Where there is information, an attempt at exploitation is inevitable. As Morgan Freeman expresses in the show, “Through the Wormhole”,
We live a world of data. One day soon, our innermost thoughts may no longer be our own.
In today’s world, the major threat of exploitation of information lies in the digital world. Data breaches, like those of Yahoo, have put in jeopardy, sensitive personal information. While one can minimize the amount of sensitive data that is offered into the digital world, a reservoir remains that cannot be adjusted: the human brain.
At the Enigma security conference in Oakland, California, on Tuesday, University of Washington researcher Tamara Bonaci described an experiment that demonstrated how a simple video game could be used to covertly harvest neural responses to periodically displayed subliminal images. Turns out, the human brain could very well be the next target for hackers.
How Brain Hacking Works
Bonaci’s research focuses on cyber security and privacy, especially in conjunction with biomedical devices. The information that is used in her experiment to determine neural responses is gathered from a person’s electro-physical signals.
Flappy Whale, the game developed to demonstrate this, measures the subjects’ reaction to certain inconspicuous items. This includes innocuous brand logos, placed cunningly so as to avoid being consciously detected by the subject.

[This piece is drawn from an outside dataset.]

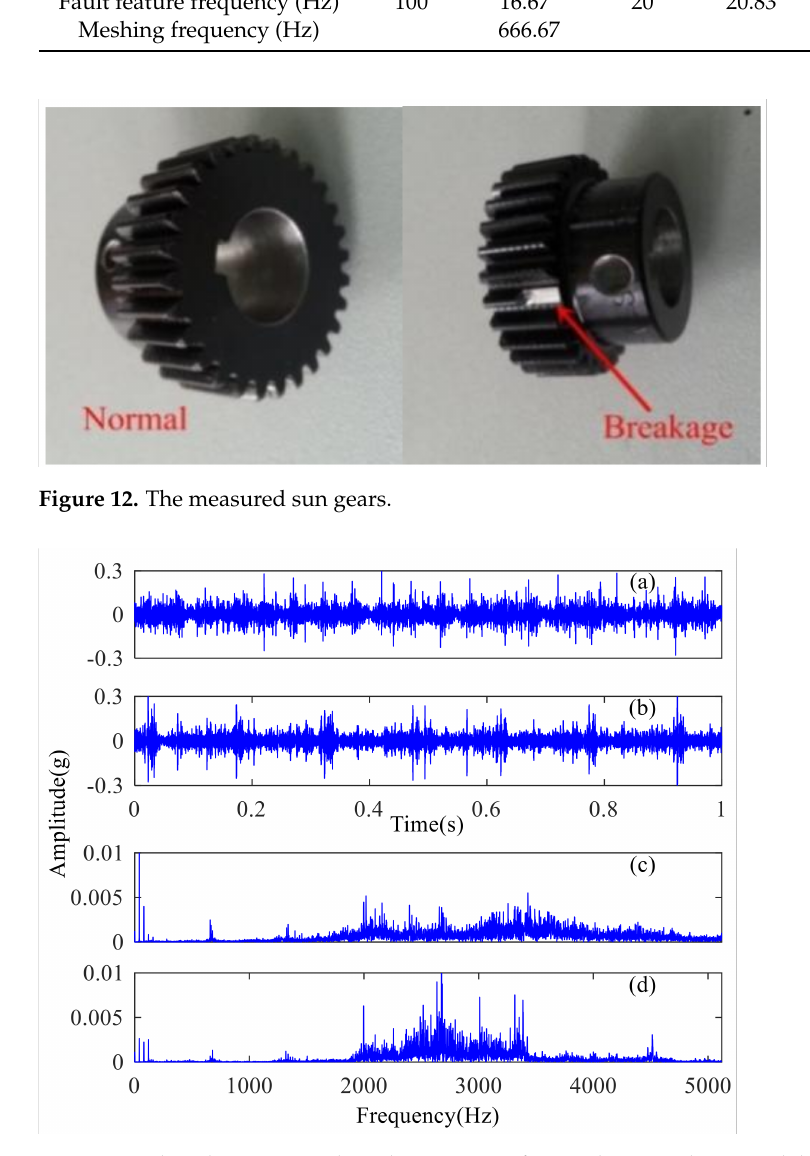
Figure 13. The vibration signals and spectrums of normal gear and gear with breakage: ( a ) vibration signal of normal gear, ( b ) vibration signal of gear with breakage, ( c ) frequency spectrum of normal gear, and ( d ) frequency spectrum of gear with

In fact, Flappy Whale had what Bonaci calls a BCI, short for “brain-connected interface”. It came in the form of seven electrodes that connected to the player’s head and measured electroencephalography signals in real time.
The electrical signals produced by the brain, as reactions to these baits, are packed with private information. The scariest bit is, the subject reveals information without being aware of it. Information can also be obtained by modifying legitimate BCI equipment, such as those used by doctors.

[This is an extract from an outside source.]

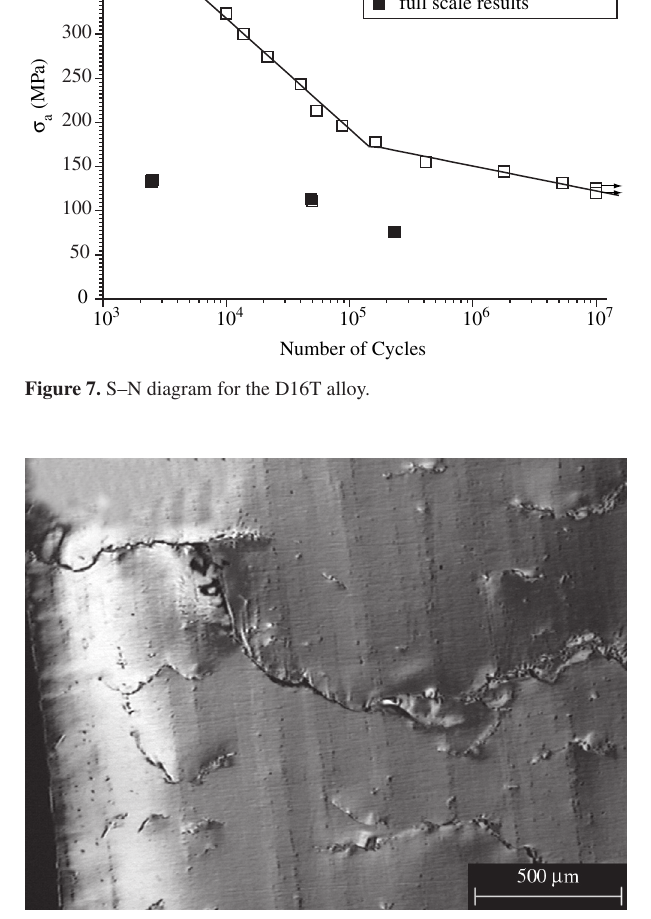
Figure 10. Fractured surface of a specimen tested at 213 MPa. Original magnification: 33X.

The information collected is so thorough, it can apparently disclose minute details including a person’s religious beliefs, political leanings, medical conditions, and prejudices.
This technology has diverse prospects. It could evolve to understand human response to a military device. The possibilities range from an incredibly useful research tool to a potentially frightening interrogation device.
Is Brain Hacking a Threat At Present
There’s no present evidence of any such hack successfully executed in real world. However, it is possible for the makers of virtual reality headgear, body-connected fitness apps, or other types of software and hardware to covertly hoard information.
However, the concerning fact is that these signals produced by the brain are so sensitive that they should be classified as personally identifiable information. They must be subject to the same protections as names, addresses, ages, and other types of PII.
Therefore, researchers and game developers who collect such data for legitimate reasons should develop measures to prohibit harvesting raw data.They should be aware of any cases of “spillage” of potentially sensitive data inside responses that might contain otherwise mundane information.
As biomedical technology and virtual reality continue to develop and improve, brain hacking will become increasingly more relevant. Security is an aspect of utmost importance, and this shows how a small neglect can potentially cause serious breaches.